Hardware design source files

• • • • •

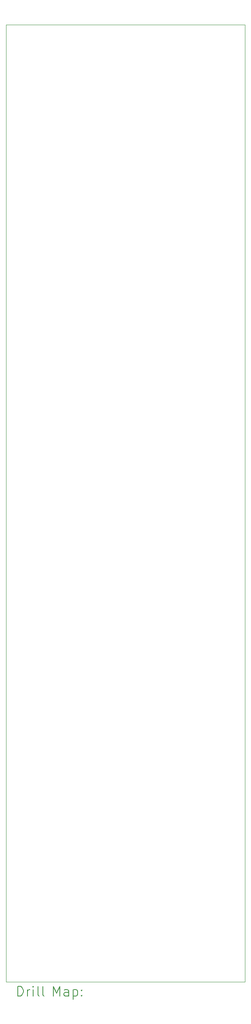
<source format=gbr>
%TF.GenerationSoftware,KiCad,Pcbnew,7.0.0-da2b9df05c~163~ubuntu22.04.1*%
%TF.CreationDate,2023-02-21T20:52:09-05:00*%
%TF.ProjectId,multiples_panel,6d756c74-6970-46c6-9573-5f70616e656c,rev?*%
%TF.SameCoordinates,Original*%
%TF.FileFunction,Drillmap*%
%TF.FilePolarity,Positive*%
%FSLAX45Y45*%
G04 Gerber Fmt 4.5, Leading zero omitted, Abs format (unit mm)*
G04 Created by KiCad (PCBNEW 7.0.0-da2b9df05c~163~ubuntu22.04.1) date 2023-02-21 20:52:09*
%MOMM*%
%LPD*%
G01*
G04 APERTURE LIST*
%ADD10C,0.050000*%
%ADD11C,0.200000*%
G04 APERTURE END LIST*
D10*
X10000000Y-21500000D02*
X10000000Y-1500000D01*
X15000000Y-21500000D02*
X10000000Y-21500000D01*
X10000000Y-1500000D02*
X15000000Y-1500000D01*
X15000000Y-1500000D02*
X15000000Y-21500000D01*
D11*
X10245119Y-21795976D02*
X10245119Y-21595976D01*
X10245119Y-21595976D02*
X10292738Y-21595976D01*
X10292738Y-21595976D02*
X10321310Y-21605500D01*
X10321310Y-21605500D02*
X10340357Y-21624548D01*
X10340357Y-21624548D02*
X10349881Y-21643595D01*
X10349881Y-21643595D02*
X10359405Y-21681690D01*
X10359405Y-21681690D02*
X10359405Y-21710262D01*
X10359405Y-21710262D02*
X10349881Y-21748357D01*
X10349881Y-21748357D02*
X10340357Y-21767405D01*
X10340357Y-21767405D02*
X10321310Y-21786452D01*
X10321310Y-21786452D02*
X10292738Y-21795976D01*
X10292738Y-21795976D02*
X10245119Y-21795976D01*
X10445119Y-21795976D02*
X10445119Y-21662643D01*
X10445119Y-21700738D02*
X10454643Y-21681690D01*
X10454643Y-21681690D02*
X10464167Y-21672167D01*
X10464167Y-21672167D02*
X10483214Y-21662643D01*
X10483214Y-21662643D02*
X10502262Y-21662643D01*
X10568929Y-21795976D02*
X10568929Y-21662643D01*
X10568929Y-21595976D02*
X10559405Y-21605500D01*
X10559405Y-21605500D02*
X10568929Y-21615024D01*
X10568929Y-21615024D02*
X10578452Y-21605500D01*
X10578452Y-21605500D02*
X10568929Y-21595976D01*
X10568929Y-21595976D02*
X10568929Y-21615024D01*
X10692738Y-21795976D02*
X10673690Y-21786452D01*
X10673690Y-21786452D02*
X10664167Y-21767405D01*
X10664167Y-21767405D02*
X10664167Y-21595976D01*
X10797500Y-21795976D02*
X10778452Y-21786452D01*
X10778452Y-21786452D02*
X10768929Y-21767405D01*
X10768929Y-21767405D02*
X10768929Y-21595976D01*
X10993690Y-21795976D02*
X10993690Y-21595976D01*
X10993690Y-21595976D02*
X11060357Y-21738833D01*
X11060357Y-21738833D02*
X11127024Y-21595976D01*
X11127024Y-21595976D02*
X11127024Y-21795976D01*
X11307976Y-21795976D02*
X11307976Y-21691214D01*
X11307976Y-21691214D02*
X11298452Y-21672167D01*
X11298452Y-21672167D02*
X11279405Y-21662643D01*
X11279405Y-21662643D02*
X11241309Y-21662643D01*
X11241309Y-21662643D02*
X11222262Y-21672167D01*
X11307976Y-21786452D02*
X11288928Y-21795976D01*
X11288928Y-21795976D02*
X11241309Y-21795976D01*
X11241309Y-21795976D02*
X11222262Y-21786452D01*
X11222262Y-21786452D02*
X11212738Y-21767405D01*
X11212738Y-21767405D02*
X11212738Y-21748357D01*
X11212738Y-21748357D02*
X11222262Y-21729310D01*
X11222262Y-21729310D02*
X11241309Y-21719786D01*
X11241309Y-21719786D02*
X11288928Y-21719786D01*
X11288928Y-21719786D02*
X11307976Y-21710262D01*
X11403214Y-21662643D02*
X11403214Y-21862643D01*
X11403214Y-21672167D02*
X11422262Y-21662643D01*
X11422262Y-21662643D02*
X11460357Y-21662643D01*
X11460357Y-21662643D02*
X11479405Y-21672167D01*
X11479405Y-21672167D02*
X11488928Y-21681690D01*
X11488928Y-21681690D02*
X11498452Y-21700738D01*
X11498452Y-21700738D02*
X11498452Y-21757881D01*
X11498452Y-21757881D02*
X11488928Y-21776929D01*
X11488928Y-21776929D02*
X11479405Y-21786452D01*
X11479405Y-21786452D02*
X11460357Y-21795976D01*
X11460357Y-21795976D02*
X11422262Y-21795976D01*
X11422262Y-21795976D02*
X11403214Y-21786452D01*
X11584167Y-21776929D02*
X11593690Y-21786452D01*
X11593690Y-21786452D02*
X11584167Y-21795976D01*
X11584167Y-21795976D02*
X11574643Y-21786452D01*
X11574643Y-21786452D02*
X11584167Y-21776929D01*
X11584167Y-21776929D02*
X11584167Y-21795976D01*
X11584167Y-21672167D02*
X11593690Y-21681690D01*
X11593690Y-21681690D02*
X11584167Y-21691214D01*
X11584167Y-21691214D02*
X11574643Y-21681690D01*
X11574643Y-21681690D02*
X11584167Y-21672167D01*
X11584167Y-21672167D02*
X11584167Y-21691214D01*
M02*

</source>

• • • • •

◆ **Your assignment**: When you print the entries, keep every line exactly as it is and drop the pictures.

◆ **Exercise output**:
<source format=gbr>
%TF.GenerationSoftware,KiCad,Pcbnew,7.0.0-da2b9df05c~163~ubuntu22.04.1*%
%TF.CreationDate,2023-02-21T20:52:09-05:00*%
%TF.ProjectId,multiples_panel,6d756c74-6970-46c6-9573-5f70616e656c,rev?*%
%TF.SameCoordinates,Original*%
%TF.FileFunction,Drillmap*%
%TF.FilePolarity,Positive*%
%FSLAX45Y45*%
G04 Gerber Fmt 4.5, Leading zero omitted, Abs format (unit mm)*
G04 Created by KiCad (PCBNEW 7.0.0-da2b9df05c~163~ubuntu22.04.1) date 2023-02-21 20:52:09*
%MOMM*%
%LPD*%
G01*
G04 APERTURE LIST*
%ADD10C,0.050000*%
%ADD11C,0.200000*%
G04 APERTURE END LIST*
D10*
X10000000Y-21500000D02*
X10000000Y-1500000D01*
X15000000Y-21500000D02*
X10000000Y-21500000D01*
X10000000Y-1500000D02*
X15000000Y-1500000D01*
X15000000Y-1500000D02*
X15000000Y-21500000D01*
D11*
X10245119Y-21795976D02*
X10245119Y-21595976D01*
X10245119Y-21595976D02*
X10292738Y-21595976D01*
X10292738Y-21595976D02*
X10321310Y-21605500D01*
X10321310Y-21605500D02*
X10340357Y-21624548D01*
X10340357Y-21624548D02*
X10349881Y-21643595D01*
X10349881Y-21643595D02*
X10359405Y-21681690D01*
X10359405Y-21681690D02*
X10359405Y-21710262D01*
X10359405Y-21710262D02*
X10349881Y-21748357D01*
X10349881Y-21748357D02*
X10340357Y-21767405D01*
X10340357Y-21767405D02*
X10321310Y-21786452D01*
X10321310Y-21786452D02*
X10292738Y-21795976D01*
X10292738Y-21795976D02*
X10245119Y-21795976D01*
X10445119Y-21795976D02*
X10445119Y-21662643D01*
X10445119Y-21700738D02*
X10454643Y-21681690D01*
X10454643Y-21681690D02*
X10464167Y-21672167D01*
X10464167Y-21672167D02*
X10483214Y-21662643D01*
X10483214Y-21662643D02*
X10502262Y-21662643D01*
X10568929Y-21795976D02*
X10568929Y-21662643D01*
X10568929Y-21595976D02*
X10559405Y-21605500D01*
X10559405Y-21605500D02*
X10568929Y-21615024D01*
X10568929Y-21615024D02*
X10578452Y-21605500D01*
X10578452Y-21605500D02*
X10568929Y-21595976D01*
X10568929Y-21595976D02*
X10568929Y-21615024D01*
X10692738Y-21795976D02*
X10673690Y-21786452D01*
X10673690Y-21786452D02*
X10664167Y-21767405D01*
X10664167Y-21767405D02*
X10664167Y-21595976D01*
X10797500Y-21795976D02*
X10778452Y-21786452D01*
X10778452Y-21786452D02*
X10768929Y-21767405D01*
X10768929Y-21767405D02*
X10768929Y-21595976D01*
X10993690Y-21795976D02*
X10993690Y-21595976D01*
X10993690Y-21595976D02*
X11060357Y-21738833D01*
X11060357Y-21738833D02*
X11127024Y-21595976D01*
X11127024Y-21595976D02*
X11127024Y-21795976D01*
X11307976Y-21795976D02*
X11307976Y-21691214D01*
X11307976Y-21691214D02*
X11298452Y-21672167D01*
X11298452Y-21672167D02*
X11279405Y-21662643D01*
X11279405Y-21662643D02*
X11241309Y-21662643D01*
X11241309Y-21662643D02*
X11222262Y-21672167D01*
X11307976Y-21786452D02*
X11288928Y-21795976D01*
X11288928Y-21795976D02*
X11241309Y-21795976D01*
X11241309Y-21795976D02*
X11222262Y-21786452D01*
X11222262Y-21786452D02*
X11212738Y-21767405D01*
X11212738Y-21767405D02*
X11212738Y-21748357D01*
X11212738Y-21748357D02*
X11222262Y-21729310D01*
X11222262Y-21729310D02*
X11241309Y-21719786D01*
X11241309Y-21719786D02*
X11288928Y-21719786D01*
X11288928Y-21719786D02*
X11307976Y-21710262D01*
X11403214Y-21662643D02*
X11403214Y-21862643D01*
X11403214Y-21672167D02*
X11422262Y-21662643D01*
X11422262Y-21662643D02*
X11460357Y-21662643D01*
X11460357Y-21662643D02*
X11479405Y-21672167D01*
X11479405Y-21672167D02*
X11488928Y-21681690D01*
X11488928Y-21681690D02*
X11498452Y-21700738D01*
X11498452Y-21700738D02*
X11498452Y-21757881D01*
X11498452Y-21757881D02*
X11488928Y-21776929D01*
X11488928Y-21776929D02*
X11479405Y-21786452D01*
X11479405Y-21786452D02*
X11460357Y-21795976D01*
X11460357Y-21795976D02*
X11422262Y-21795976D01*
X11422262Y-21795976D02*
X11403214Y-21786452D01*
X11584167Y-21776929D02*
X11593690Y-21786452D01*
X11593690Y-21786452D02*
X11584167Y-21795976D01*
X11584167Y-21795976D02*
X11574643Y-21786452D01*
X11574643Y-21786452D02*
X11584167Y-21776929D01*
X11584167Y-21776929D02*
X11584167Y-21795976D01*
X11584167Y-21672167D02*
X11593690Y-21681690D01*
X11593690Y-21681690D02*
X11584167Y-21691214D01*
X11584167Y-21691214D02*
X11574643Y-21681690D01*
X11574643Y-21681690D02*
X11584167Y-21672167D01*
X11584167Y-21672167D02*
X11584167Y-21691214D01*
M02*

</source>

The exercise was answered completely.